Adding to the Michigan intrigue, the Clinton campaign has begun lowering expectations, suggesting that Sanders might eek out a victory in Michigan which would be offset by Clinton winning by a larger margin in Mississippi. So, let’s make a rough prediction for Michigan, as well as for the other states to vote over between now and Tuesday, using USPD from the “Facebook Primary” and comparing them to similar states which have already voted. (I’ll add an update with the Ides of March states if this is reasonably successful at forecasting.) First, the chart above again, this time including the states to vote between now and March 15:
Louisiana and Mississippi look like they’ll go by the same whopping margins as states like South Carolina and Alabama for Clinton, in this case by +55 – +65 percentage points.

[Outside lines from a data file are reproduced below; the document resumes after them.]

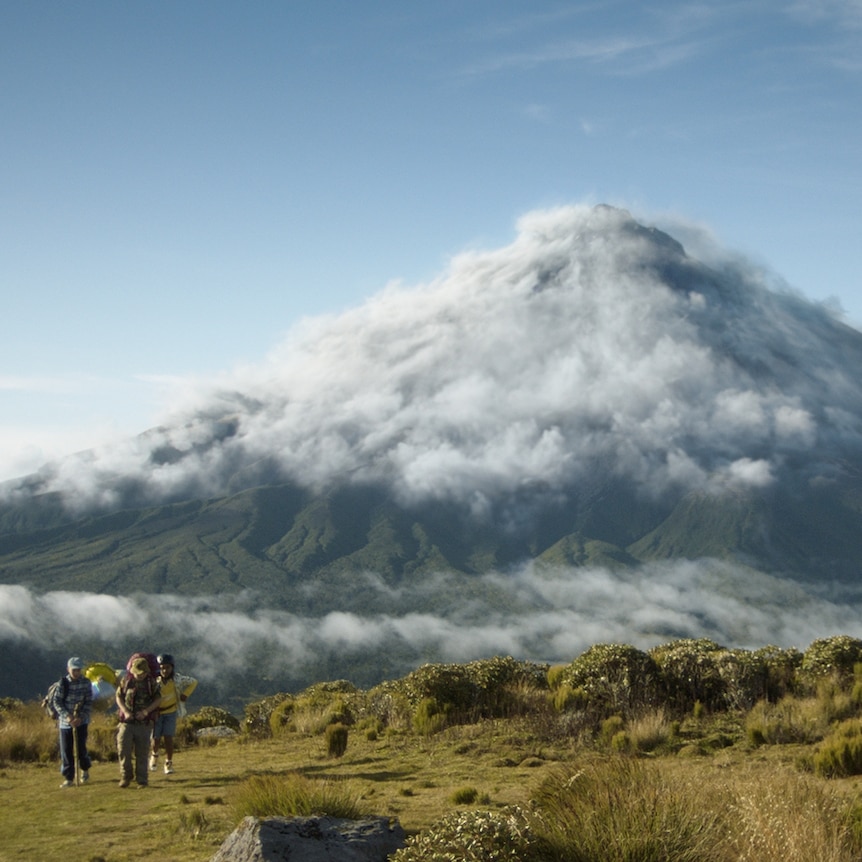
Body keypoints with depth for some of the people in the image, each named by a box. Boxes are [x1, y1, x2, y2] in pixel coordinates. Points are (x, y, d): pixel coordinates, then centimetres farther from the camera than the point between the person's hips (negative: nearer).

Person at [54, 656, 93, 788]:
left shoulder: (86, 683, -3)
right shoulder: (63, 683, -3)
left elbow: (89, 703, -4)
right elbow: (57, 702, -6)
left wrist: (80, 717, -17)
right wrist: (67, 716, -18)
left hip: (81, 721, -1)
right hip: (65, 722, 1)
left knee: (80, 748, -3)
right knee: (66, 751, 1)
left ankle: (85, 770, 26)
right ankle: (68, 779, 9)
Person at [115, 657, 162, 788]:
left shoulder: (152, 682, -1)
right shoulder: (126, 680, 2)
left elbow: (158, 699, 1)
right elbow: (119, 696, 7)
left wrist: (145, 711, -12)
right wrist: (125, 711, -8)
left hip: (144, 722, -1)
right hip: (127, 721, 1)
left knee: (142, 752, 0)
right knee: (123, 748, -9)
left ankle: (142, 780, 8)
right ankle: (125, 777, 6)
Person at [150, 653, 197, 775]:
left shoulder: (177, 679, -18)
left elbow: (193, 682, -1)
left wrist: (185, 694, -10)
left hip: (170, 711, 1)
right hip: (156, 712, -1)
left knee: (168, 737, -8)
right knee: (156, 738, 1)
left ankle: (169, 764, 8)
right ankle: (155, 755, 34)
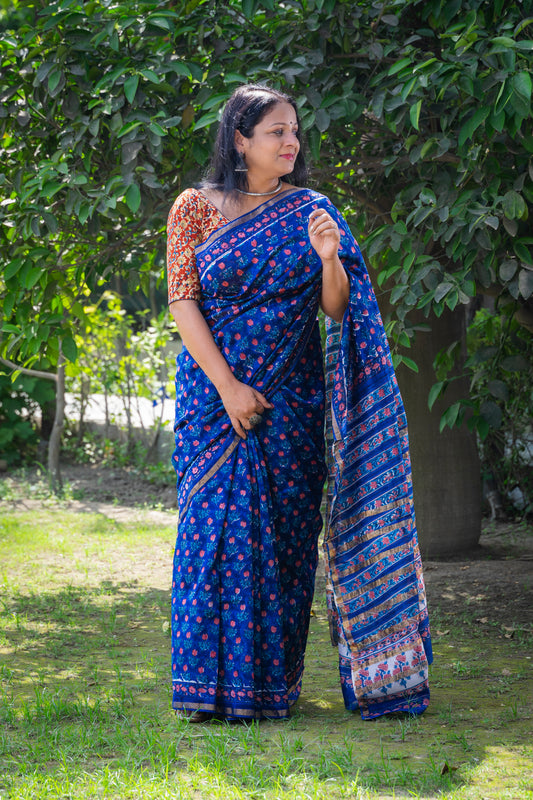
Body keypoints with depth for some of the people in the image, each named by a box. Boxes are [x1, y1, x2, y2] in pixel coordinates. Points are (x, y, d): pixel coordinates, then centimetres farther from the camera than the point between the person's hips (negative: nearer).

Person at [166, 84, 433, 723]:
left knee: (284, 531, 0)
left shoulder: (311, 212, 7)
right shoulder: (195, 208, 3)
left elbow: (338, 312, 3)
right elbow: (183, 301, -3)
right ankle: (213, 683, 2)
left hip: (291, 396, 1)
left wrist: (331, 259, -17)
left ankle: (273, 680, 7)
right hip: (214, 393, -1)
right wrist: (228, 388, -12)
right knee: (218, 525, -5)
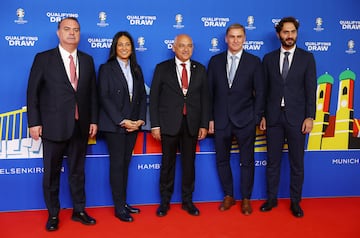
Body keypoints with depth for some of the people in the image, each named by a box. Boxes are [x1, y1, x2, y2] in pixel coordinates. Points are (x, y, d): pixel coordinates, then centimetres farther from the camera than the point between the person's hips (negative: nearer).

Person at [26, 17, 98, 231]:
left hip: (80, 126, 3)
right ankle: (53, 215, 24)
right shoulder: (43, 59, -1)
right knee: (52, 173, 9)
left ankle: (79, 211, 28)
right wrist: (34, 122, -8)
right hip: (53, 126, -2)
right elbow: (33, 92, -2)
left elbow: (92, 93, 9)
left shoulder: (87, 60, 9)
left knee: (78, 171, 13)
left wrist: (94, 120, 5)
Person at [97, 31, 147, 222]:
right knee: (117, 164, -3)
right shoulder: (106, 69, -1)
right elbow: (104, 98, -8)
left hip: (133, 125, 5)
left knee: (125, 163, 8)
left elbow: (142, 96, 11)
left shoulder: (136, 70, 14)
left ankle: (123, 203, 16)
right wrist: (122, 121, -14)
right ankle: (119, 208, 5)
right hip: (114, 125, -4)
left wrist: (140, 120, -3)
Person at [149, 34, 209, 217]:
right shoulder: (162, 68, 2)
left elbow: (204, 98, 7)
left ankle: (187, 201, 23)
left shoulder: (200, 69, 8)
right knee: (167, 163, 6)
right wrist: (155, 125, -6)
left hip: (192, 124, 2)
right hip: (169, 124, -2)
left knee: (189, 163, 9)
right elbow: (154, 98, 0)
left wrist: (204, 124, 1)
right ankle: (165, 202, 21)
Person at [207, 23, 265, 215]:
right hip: (221, 120, 2)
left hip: (245, 121, -2)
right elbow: (210, 92, 5)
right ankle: (228, 196, 28)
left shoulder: (254, 62, 1)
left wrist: (257, 118, -6)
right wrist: (210, 118, 1)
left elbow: (259, 92, 0)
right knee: (222, 160, 11)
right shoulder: (215, 61, 6)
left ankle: (246, 199, 23)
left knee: (247, 161, 8)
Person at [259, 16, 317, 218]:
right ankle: (272, 199, 24)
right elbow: (264, 88, 6)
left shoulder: (307, 58, 3)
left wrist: (310, 117, -8)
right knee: (273, 161, 9)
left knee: (297, 163, 7)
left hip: (296, 117, -1)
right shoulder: (269, 58, 7)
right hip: (273, 117, 1)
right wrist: (261, 115, 2)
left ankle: (295, 202, 21)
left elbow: (311, 89, -1)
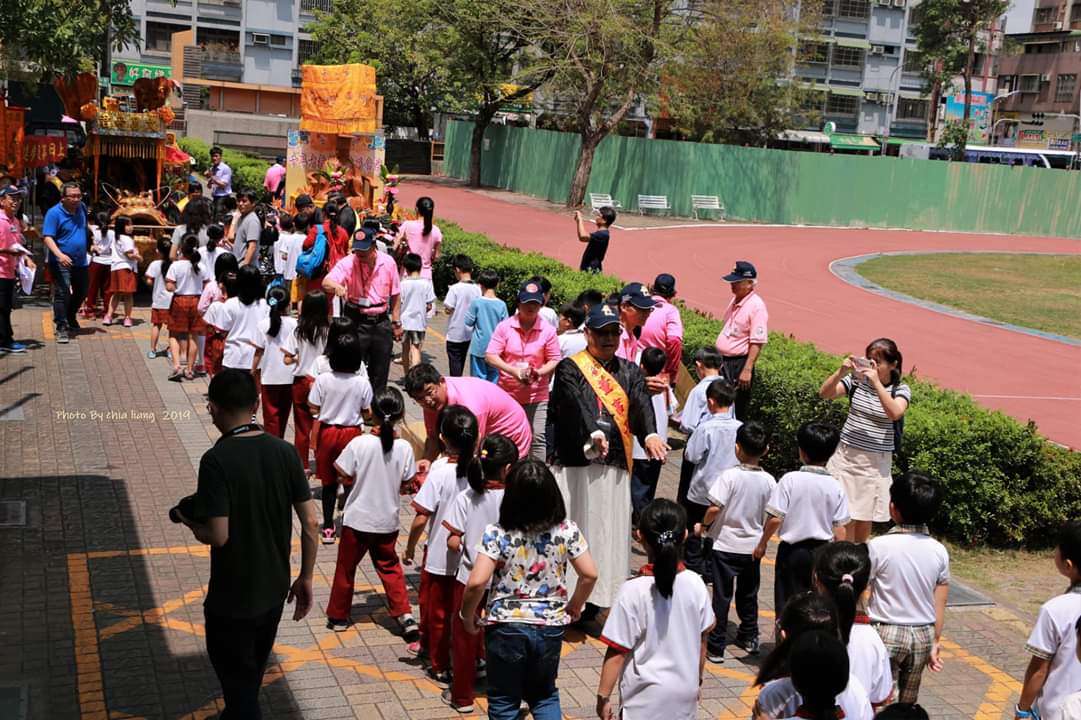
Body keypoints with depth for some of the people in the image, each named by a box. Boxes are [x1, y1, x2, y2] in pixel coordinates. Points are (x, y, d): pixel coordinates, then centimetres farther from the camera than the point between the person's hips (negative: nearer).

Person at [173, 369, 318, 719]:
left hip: (232, 597, -6)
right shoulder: (285, 451, -5)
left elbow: (218, 536, -24)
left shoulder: (217, 460, -21)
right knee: (250, 678, 26)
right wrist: (306, 578, 9)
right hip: (274, 590, 6)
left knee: (238, 682, 11)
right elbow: (310, 523, -3)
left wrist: (189, 520, -3)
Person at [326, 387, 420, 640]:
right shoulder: (404, 447, -11)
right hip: (387, 519, 2)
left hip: (357, 518, -2)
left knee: (346, 567, 15)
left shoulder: (359, 443, -18)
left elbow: (345, 478, -11)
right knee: (389, 565, 20)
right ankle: (404, 615, 10)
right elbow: (406, 484, -2)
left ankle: (338, 616, 27)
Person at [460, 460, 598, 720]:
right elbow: (589, 575, -6)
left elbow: (477, 583, -22)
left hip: (506, 627, -2)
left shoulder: (496, 534, -16)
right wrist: (574, 608, 11)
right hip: (550, 627, 3)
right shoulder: (567, 530, -8)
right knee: (545, 695, 24)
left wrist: (467, 616, -4)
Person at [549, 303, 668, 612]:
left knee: (609, 536, 6)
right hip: (577, 465, -4)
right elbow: (578, 404, -17)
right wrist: (594, 432, -37)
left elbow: (642, 404, -4)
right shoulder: (570, 369, 2)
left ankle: (595, 600, 14)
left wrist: (650, 434, -25)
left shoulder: (630, 372, 14)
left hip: (616, 469, 4)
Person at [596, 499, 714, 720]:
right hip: (685, 693, 4)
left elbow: (617, 652, -15)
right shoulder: (695, 584, -8)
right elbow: (701, 640, 4)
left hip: (646, 696, -4)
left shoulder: (633, 591, -20)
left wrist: (603, 696, -4)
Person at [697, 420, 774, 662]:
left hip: (725, 545, -4)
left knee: (722, 595, 4)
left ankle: (716, 646, 7)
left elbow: (715, 508, -21)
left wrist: (703, 526, -3)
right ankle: (749, 638, 34)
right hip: (753, 546, 4)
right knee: (748, 593, 21)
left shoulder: (730, 476, -19)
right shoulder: (769, 481, -7)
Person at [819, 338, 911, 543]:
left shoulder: (901, 390, -4)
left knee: (864, 521, 8)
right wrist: (841, 372, -21)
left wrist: (876, 382, -29)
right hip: (846, 455, 1)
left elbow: (895, 413, -23)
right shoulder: (856, 380, 0)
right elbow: (824, 393, -7)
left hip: (875, 462, -1)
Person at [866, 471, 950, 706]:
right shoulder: (939, 551, -2)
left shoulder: (879, 546, -14)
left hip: (886, 633, -4)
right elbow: (939, 606, 3)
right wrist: (936, 642, 13)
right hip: (923, 634, 5)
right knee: (908, 703, 17)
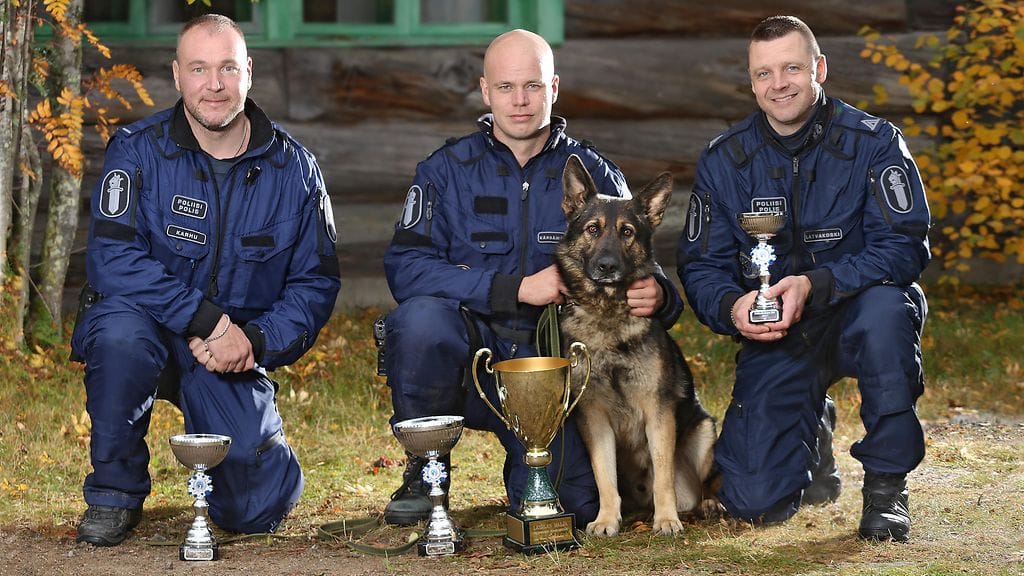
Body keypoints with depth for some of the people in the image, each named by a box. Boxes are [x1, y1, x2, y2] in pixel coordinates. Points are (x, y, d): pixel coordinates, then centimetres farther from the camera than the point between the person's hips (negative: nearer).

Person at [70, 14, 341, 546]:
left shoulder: (293, 169, -1)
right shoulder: (138, 151, -9)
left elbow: (316, 281, 1)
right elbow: (112, 259, -21)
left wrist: (255, 341, -17)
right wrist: (208, 320, -28)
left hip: (240, 348, 2)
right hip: (148, 328, -1)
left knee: (256, 509, -15)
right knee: (122, 329, -39)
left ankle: (253, 440, 26)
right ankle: (114, 492, -14)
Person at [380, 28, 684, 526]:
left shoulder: (594, 175, 7)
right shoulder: (446, 171, 2)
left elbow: (640, 275, 6)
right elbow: (405, 267, -11)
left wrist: (657, 297, -20)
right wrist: (518, 288, -19)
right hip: (466, 359, -1)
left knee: (576, 506, -20)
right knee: (422, 316, -34)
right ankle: (424, 467, -7)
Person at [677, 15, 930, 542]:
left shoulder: (873, 142, -10)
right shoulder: (724, 161, -1)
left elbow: (905, 245, -19)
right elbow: (701, 266, 0)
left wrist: (815, 284, -32)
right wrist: (732, 307, -24)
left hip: (857, 315, -2)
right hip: (776, 340, 2)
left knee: (884, 308, -41)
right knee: (753, 501, -13)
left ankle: (886, 483, -19)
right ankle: (812, 433, 26)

In Nebraska, just North of Kansas and even slightly less Red, Clinton is just below her national average and Sanders is right at his. In Iowa Clinton was one point above average, while Sanders was even. Let’s suggest this means a medium to high single digits victory for Sanders by 4-9 points.
Maine looks even worse by Facebook “likes” for Clinton than New Hampshire was, but it is a closed primary (only registered Democrats can vote) where New Hampshire was open and Sanders picked up a ton of Independent voters. Let’s call it a 20-25% win for Sanders according to USPD.
That leaves Michigan for states voting between now and Tuesday. In the South, where Clinton has won by huge margins, African American voters have made up upwards of 50% of the voters while going for her by 4 or 5 or even 6-1 margins. Michigan has a substantial black population, right near the national average of 13%, however. Even accounting for black voters regularly turning out and turning out almost exclusively for Democrats, it’s hard to see them making up more than 25% of the vote in Michigan, and Sanders has worked hard to be more competitive with black voters in the North. Detroit, by the way, looks better in the “Facebook Primary” for Sanders than did either Atlanta or Boston. This all presents a bit of a spanner, but the model definitely predicts a win for Sanders (+22 USPD in MI to Clinton’s -13 UPSD), but at a substantially lower rate than Colorado’s where Clinton was down 13% but Sanders was +52 USPD. Taking the USPD difference from Colorado, together with a two or three to one margin for Clinton with black voters, let’s project a small win for Sanders of four to six points, a 22-24 point difference from current polling. FiveThirtyEight’s own projection is that Clinton has a 99% chance of winning on Tuesday in Michigan and that they expect it to be a 24.6% victory.